_INPUT FOR THIS TASK_:
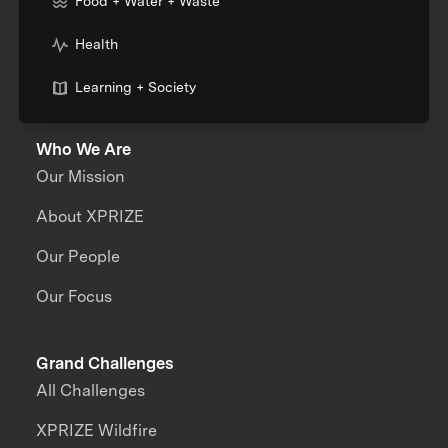
Food + Water + Waste
Health
Learning + Society
Who We Are
Our Mission
About XPRIZE
Our People
Our Focus
Grand Challenges
All Challenges
XPRIZE Wildfire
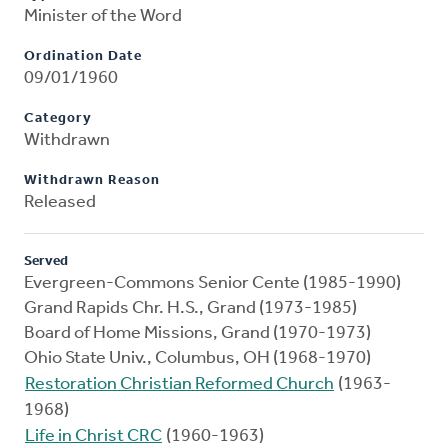
Minister of the Word
Ordination Date
09/01/1960
Category
Withdrawn
Withdrawn Reason
Released
Served
Evergreen-Commons Senior Cente (1985-1990)
Grand Rapids Chr. H.S., Grand (1973-1985)
Board of Home Missions, Grand (1970-1973)
Ohio State Univ., Columbus, OH (1968-1970)
Restoration Christian Reformed Church
(1963-
1968)
Life in Christ CRC
(1960-1963)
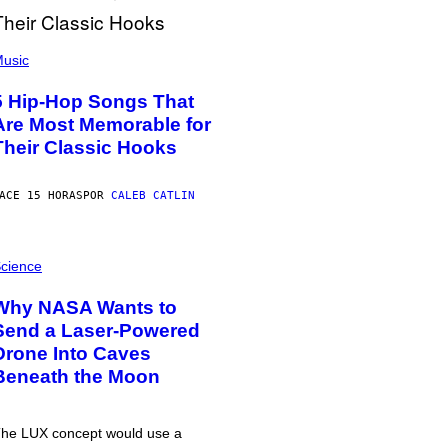
usic
5 Hip-Hop Songs That
Are Most Memorable for
Their Classic Hooks
ACE 15 HORAS
POR
CALEB CATLIN
cience
Why NASA Wants to
Send a Laser-Powered
Drone Into Caves
Beneath the Moon
he LUX concept would use a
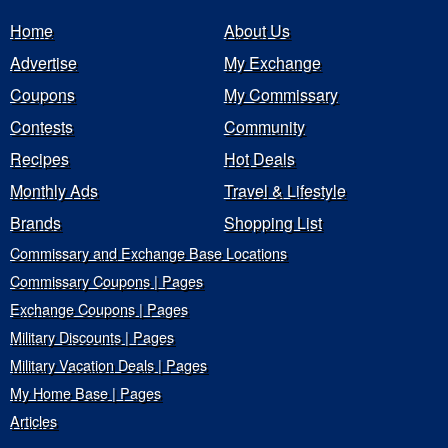
Home
About Us
Advertise
My Exchange
Coupons
My Commissary
Contests
Community
Recipes
Hot Deals
Monthly Ads
Travel & Lifestyle
Brands
Shopping List
Commissary and Exchange Base Locations
Commissary Coupons | Pages
Exchange Coupons | Pages
Military Discounts | Pages
Military Vacation Deals | Pages
My Home Base | Pages
Articles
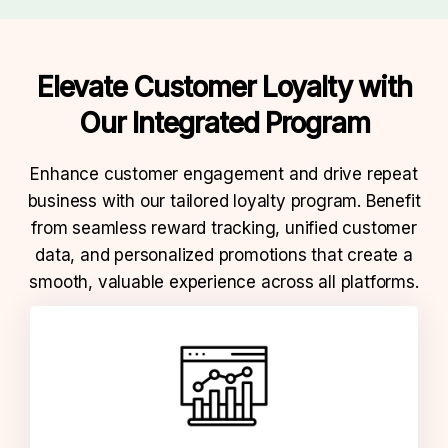
Elevate Customer Loyalty with
Our
Integrated Program
Enhance customer engagement and drive repeat
business with our tailored loyalty program.
Benefit
from seamless reward tracking, unified customer
data, and personalized promotions that create a
smooth,
valuable experience across all platforms.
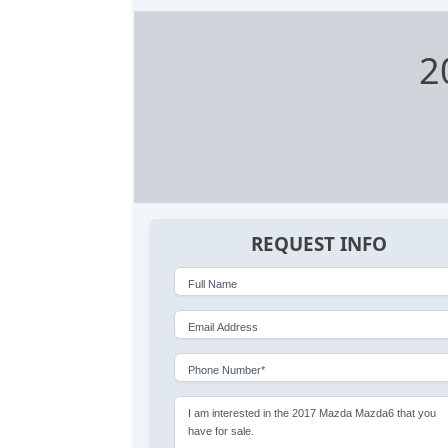
2
REQUEST INFO
Full Name
Email Address
Phone Number*
I am interested in the 2017 Mazda Mazda6 that you
have for sale.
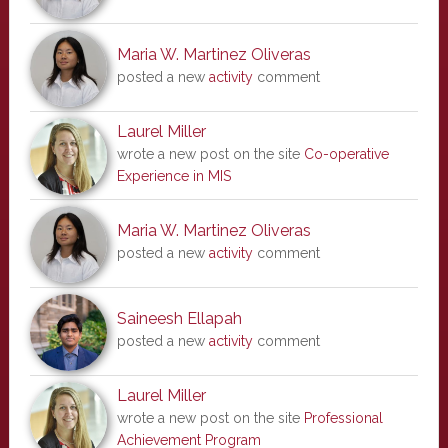
Maria W. Martinez Oliveras
posted a new
activity
comment
Laurel Miller
wrote a new post on the site
Co-operative
Experience in MIS
Maria W. Martinez Oliveras
posted a new
activity
comment
Saineesh Ellapah
posted a new
activity
comment
Laurel Miller
wrote a new post on the site
Professional
Achievement Program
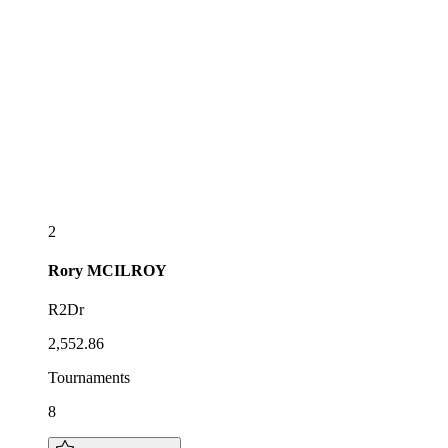
2
Rory
MCILROY
R2Dr
2,552.86
Tournaments
8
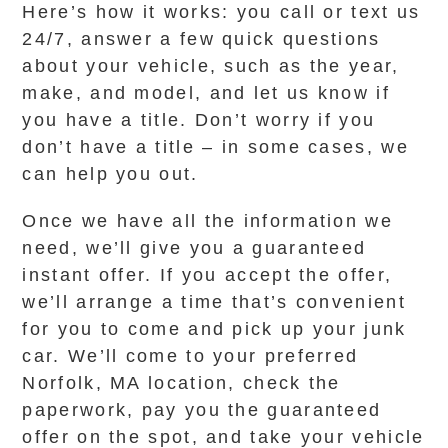
Here’s how it works: you call or text us
24/7, answer a few quick questions
about your vehicle, such as the year,
make, and model, and let us know if
you have a title. Don’t worry if you
don’t have a title – in some cases, we
can help you out.
Once we have all the information we
need, we’ll give you a guaranteed
instant offer. If you accept the offer,
we’ll arrange a time that’s convenient
for you to come and pick up your junk
car. We’ll come to your preferred
Norfolk, MA location, check the
paperwork, pay you the guaranteed
offer on the spot, and take your vehicle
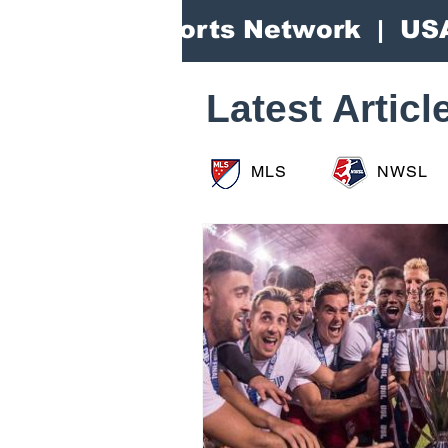
Area Sports Network | US
Latest Articl
MLS
NWSL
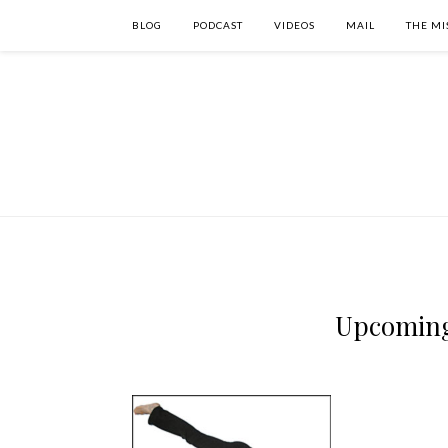
BLOG
PODCAST
VIDEOS
MAIL
THE MI
Upcoming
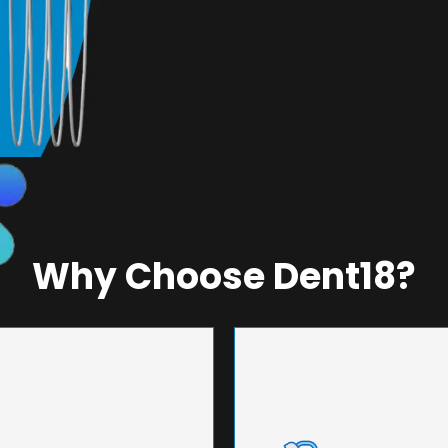
Why Choose Dent18?
NEERING
UNMA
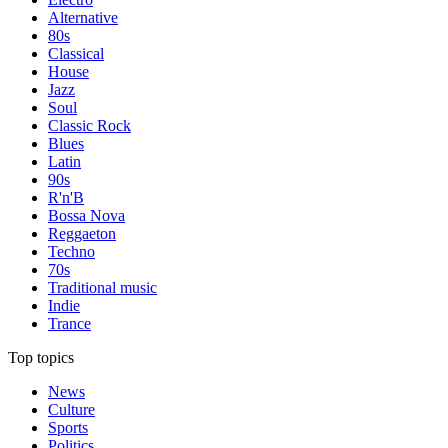
Alternative
80s
Classical
House
Jazz
Soul
Classic Rock
Blues
Latin
90s
R'n'B
Bossa Nova
Reggaeton
Techno
70s
Traditional music
Indie
Trance
Top topics
News
Culture
Sports
Politics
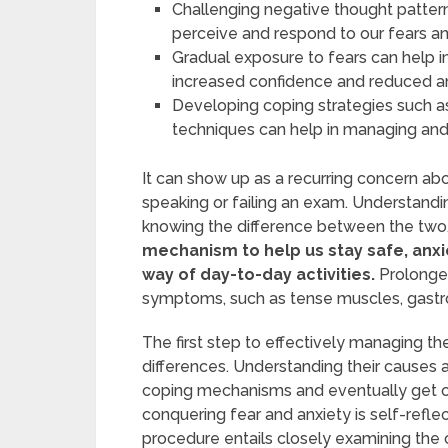
Challenging negative thought patter
perceive and respond to our fears an
Gradual exposure to fears can help i
increased confidence and reduced an
Developing coping strategies such as 
techniques can help in managing and 
It can show up as a recurring concern abo
speaking or failing an exam. Understandi
knowing the difference between the two
mechanism to help us stay safe, anxi
way of day-to-day activities.
Prolonged
symptoms, such as tense muscles, gastro
The first step to effectively managing th
differences. Understanding their causes 
coping mechanisms and eventually get over
conquering fear and anxiety is self-reflec
procedure entails closely examining the 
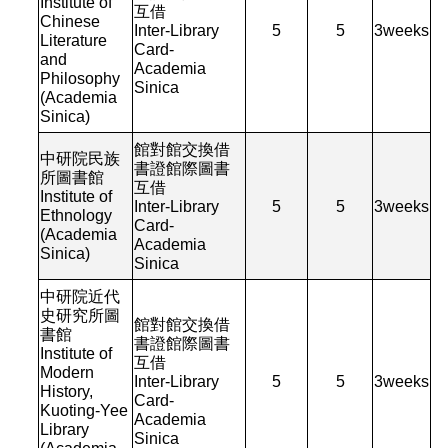
Institute of
互借
Chinese
Inter-Library
5
5
3
weeks
Literature
Card-
and
Academia
Philosophy
Sinica
(Academia
Sinica)
館對館交換借
中研院民族
書證館際圖書
所圖書館
互借
Institute of
Inter-Library
5
5
3
weeks
Ethnology
Card-
(Academia
Academia
Sinica)
Sinica
中研院近代
史研究所圖
館對館交換借
書館
書證館際圖書
Institute of
互借
Modern
Inter-Library
5
5
3
weeks
History,
Card-
Kuoting-Yee
Academia
Library
Sinica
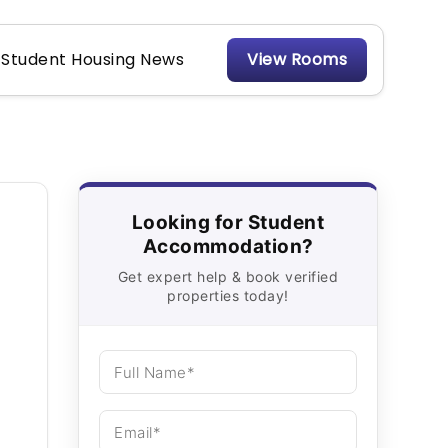
Student Housing News
View Rooms
Looking for Student
Accommodation?
Get expert help & book verified
properties today!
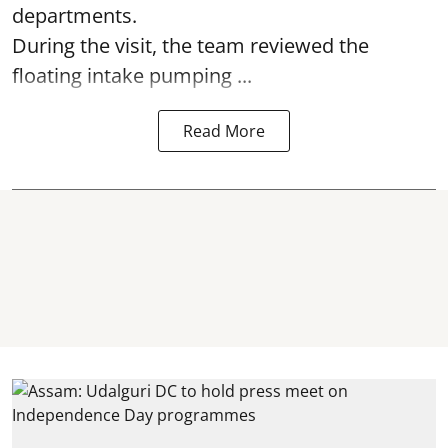
departments.
During the visit, the team reviewed the
floating intake pumping ...
Read More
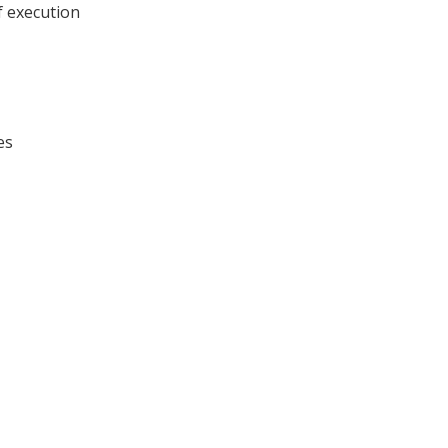
f execution
es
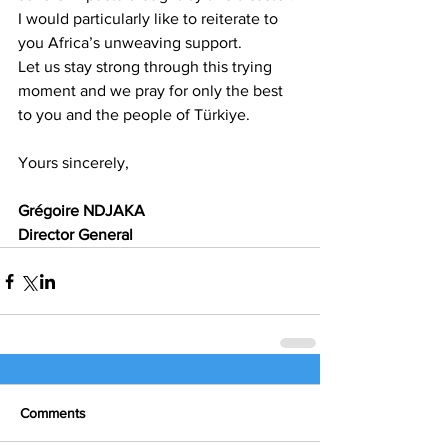
I would particularly like to reiterate to 
you Africa’s unweaving support.
Let us stay strong through this trying 
moment and we pray for only the best 
to you and the people of Türkiye.
Yours sincerely, 
Grégoire NDJAKA
Director General
Comments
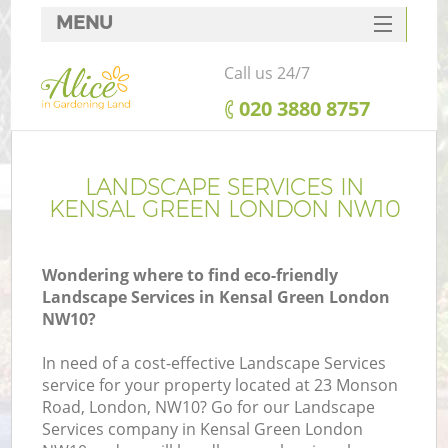
MENU
SERVICES
Call us 24/7
HOME
‎020 3880 8757
DEALS
FAQ
LANDSCAPE SERVICES IN
KENSAL GREEN LONDON NW10
CONTACTS
Wondering where to find eco-friendly
Landscape Services in Kensal Green London
NW10?
In need of a cost-effective Landscape Services
service for your property located at 23 Monson
Road, London, NW10? Go for our Landscape
Services company in Kensal Green London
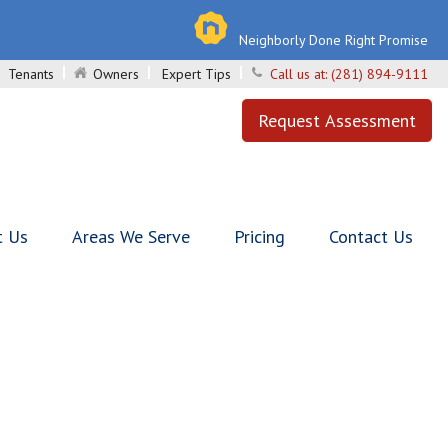
Neighborly Done Right Promise
Tenants
Owners
Expert Tips
Call us at:
(281) 894-9111
Request Assessment
t Us
Areas We Serve
Pricing
Contact Us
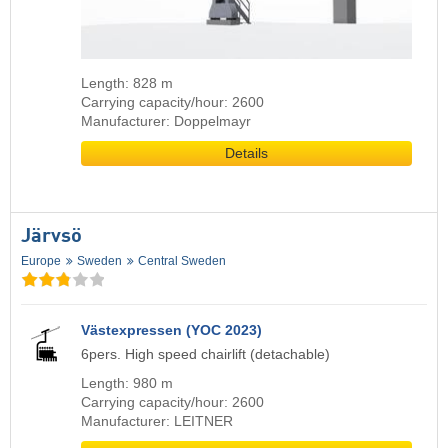
Length: 828 m
Carrying capacity/hour: 2600
Manufacturer: Doppelmayr
Details
Järvsö
Europe
Sweden
Central Sweden
Västexpressen (YOC 2023)
6pers. High speed chairlift (detachable)
Length: 980 m
Carrying capacity/hour: 2600
Manufacturer: LEITNER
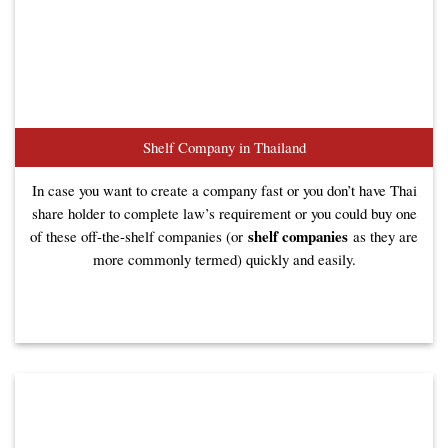
Shelf Company in Thailand
In case you want to create a company fast or you don’t have Thai
share holder to complete law’s requirement or you could buy one
shelf companies
of these off-the-shelf companies (or
as they are
more commonly termed) quickly and easily.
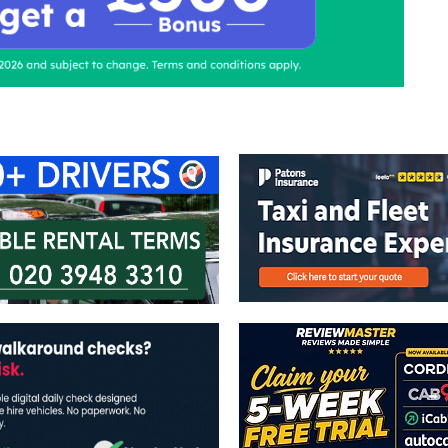
ontact Us
Advertise with us
TaxiPoint 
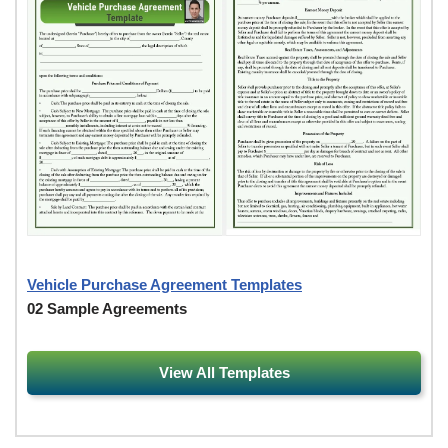
Vehicle Purchase Agreement Templates
02 Sample Agreements
View All Templates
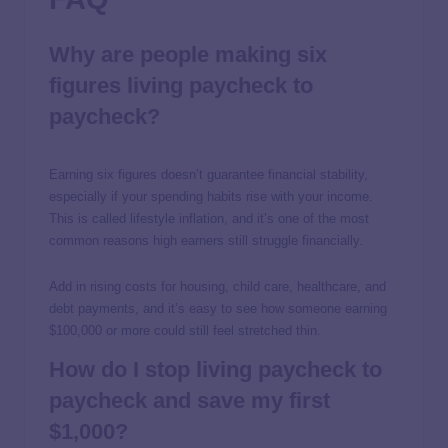
Why are people making six
figures living paycheck to
paycheck?
Earning six figures doesn’t guarantee financial stability,
especially if your spending habits rise with your income.
This is called lifestyle inflation, and it’s one of the most
common reasons high earners still struggle financially.
Add in rising costs for housing, child care, healthcare, and
debt payments, and it’s easy to see how someone earning
$100,000 or more could still feel stretched thin.
How do I stop living paycheck to
paycheck and save my first
$1,000?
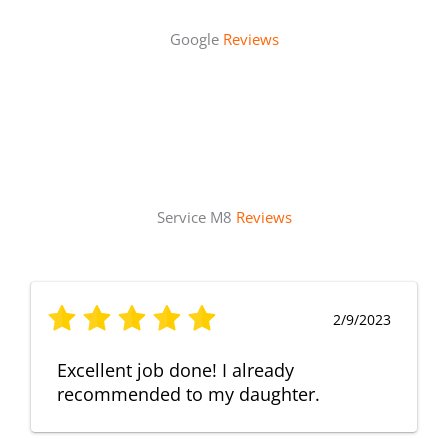
Google
Reviews
Service M8
Reviews
2/9/2023
Excellent job done! I already
recommended to my daughter.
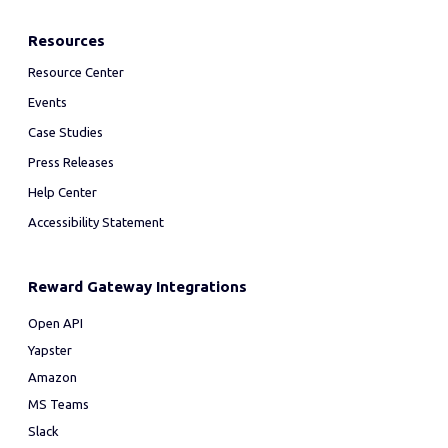
Resources
Resource Center
Events
Case Studies
Press Releases
Help Center
Accessibility Statement
Reward Gateway Integrations
Open API
Yapster
Amazon
MS Teams
Slack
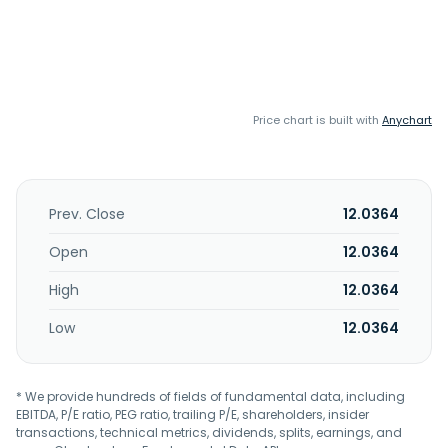
Price chart is built with
Anychart
Prev. Close
12.0364
Open
12.0364
High
12.0364
Low
12.0364
* We provide hundreds of fields of fundamental data, including
EBITDA, P/E ratio, PEG ratio, trailing P/E, shareholders, insider
transactions, technical metrics, dividends, splits, earnings, and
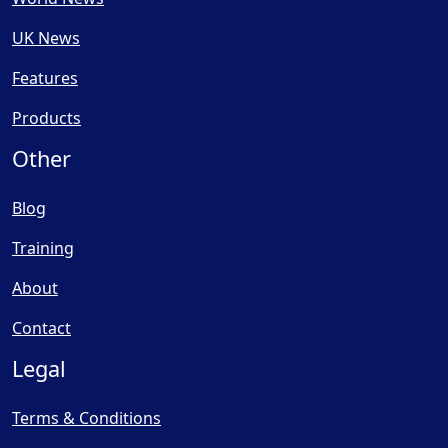
UK News
Features
Products
Other
Blog
Training
About
Contact
Legal
Terms & Conditions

_TASK BRIEF_:
Read the records above. Show each line that has the string "first".

_SOLUTION_:
The first step to effectively managing th
paycheck and save my first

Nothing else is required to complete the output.